Physicians have criticised Social Services Minister Christian Porter for linking the debate on drug testing welfare recipients to child immunisation policies, The Guardian reports.
The conflict between the medical community and the government over the proposal escalated yesterday, with a Senate inquiry due today to deliver its report on the controversial measure.
The report is expected to recommend against proceeding with the drug testing trial, given Labor and the Greens remain strongly opposed.
The legislation’s passage through the Senate remains uncertain. The Nick Xenophon Team was yet to determine its position on the drug testing yesterday.
That party’s votes will be crucial in implementing the drug-testing trial but Senator Xenophon said he was still in negotiations with the government.
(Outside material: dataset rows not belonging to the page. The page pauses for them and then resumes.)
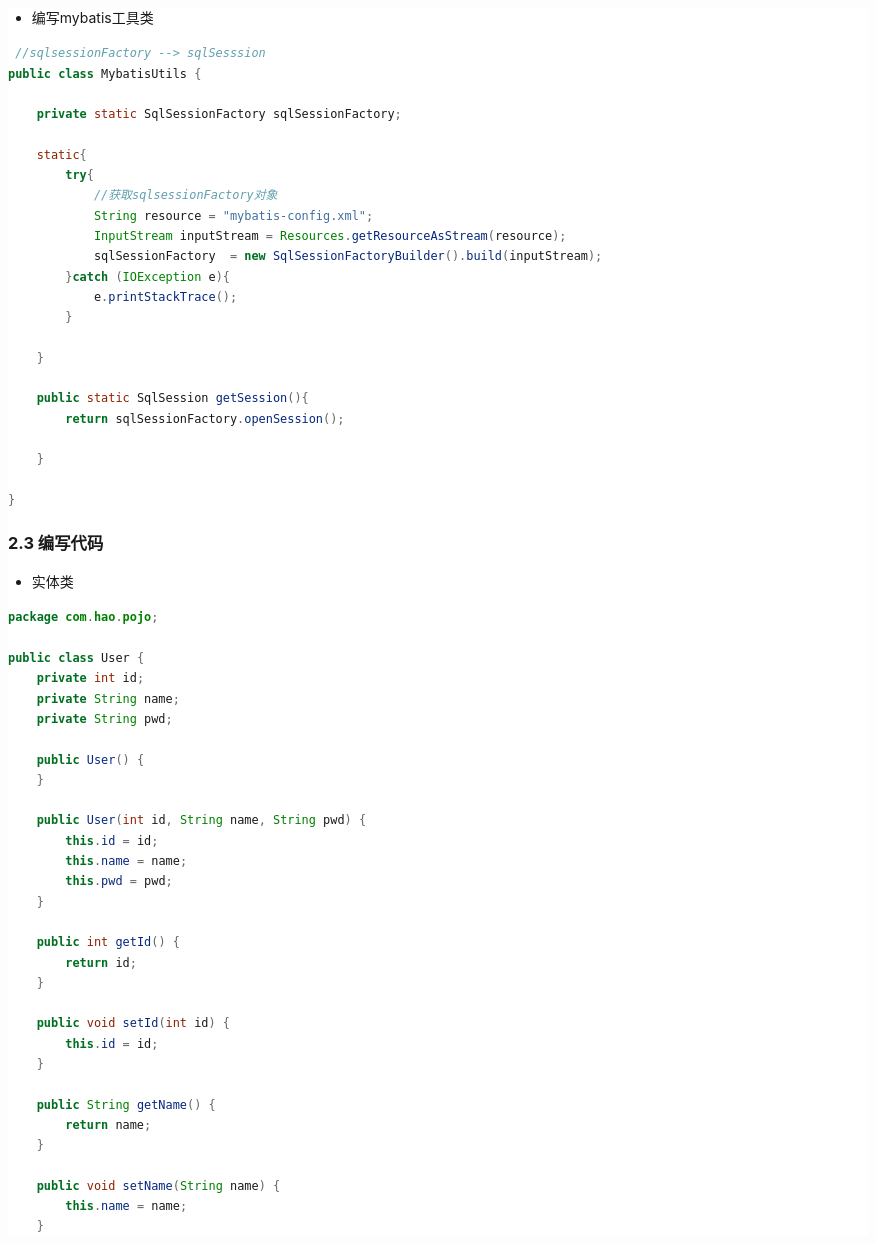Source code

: - 编写mybatis工具类

```java
 //sqlsessionFactory --> sqlSesssion
public class MybatisUtils {

    private static SqlSessionFactory sqlSessionFactory;

    static{
        try{
            //获取sqlsessionFactory对象
            String resource = "mybatis-config.xml";
            InputStream inputStream = Resources.getResourceAsStream(resource);
            sqlSessionFactory  = new SqlSessionFactoryBuilder().build(inputStream);
        }catch (IOException e){
            e.printStackTrace();
        }

    }

    public static SqlSession getSession(){
        return sqlSessionFactory.openSession();

    }

}

```

### 2.3 编写代码

- 实体类

```java
package com.hao.pojo;

public class User {
    private int id;
    private String name;
    private String pwd;

    public User() {
    }

    public User(int id, String name, String pwd) {
        this.id = id;
        this.name = name;
        this.pwd = pwd;
    }

    public int getId() {
        return id;
    }

    public void setId(int id) {
        this.id = id;
    }

    public String getName() {
        return name;
    }

    public void setName(String name) {
        this.name = name;
    }
```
The inquiry into the legislation heard almost universal condemnation of the plan, which mandates 5000 welfare recipients be drug tested at three locations across the country.
The Royal Australasian College of Physicians and the Australian Medical Association have been among the most vocal critics.
Mr Porter criticised the position of the “establishment” medical groups on Monday.
He told Fairfax Media that the medical community had previously been critical of the government’s no jab no pay policy, which has since demonstrated significant success in improving child immunisation.
“Of course, trying new approaches is not always met positively by the establishment used to the established approach,” Mr Porter told Fairfax Media. “The Royal College of Physicians, for example, said that using the welfare system to compel people to vaccinate their kids would not work.”
The college rebuked the minister yesterday. Adrian Reynolds, an addiction specialist with the college, released a statement condemning the linking of the two policies.
“Conflating issues as different as childhood vaccination and addiction confuses two very distinct and very important public health issues,” he said.
“Addressing a problem such as addiction which is complex and deeply connected to many other issues including mental health, trauma and poverty, is very different to mechanisms to encourage people to undertake a single intervention such as an immunisation.”
Key stakeholders, including the Australian Council of Social Service, have expressed concern about the new compliance regime.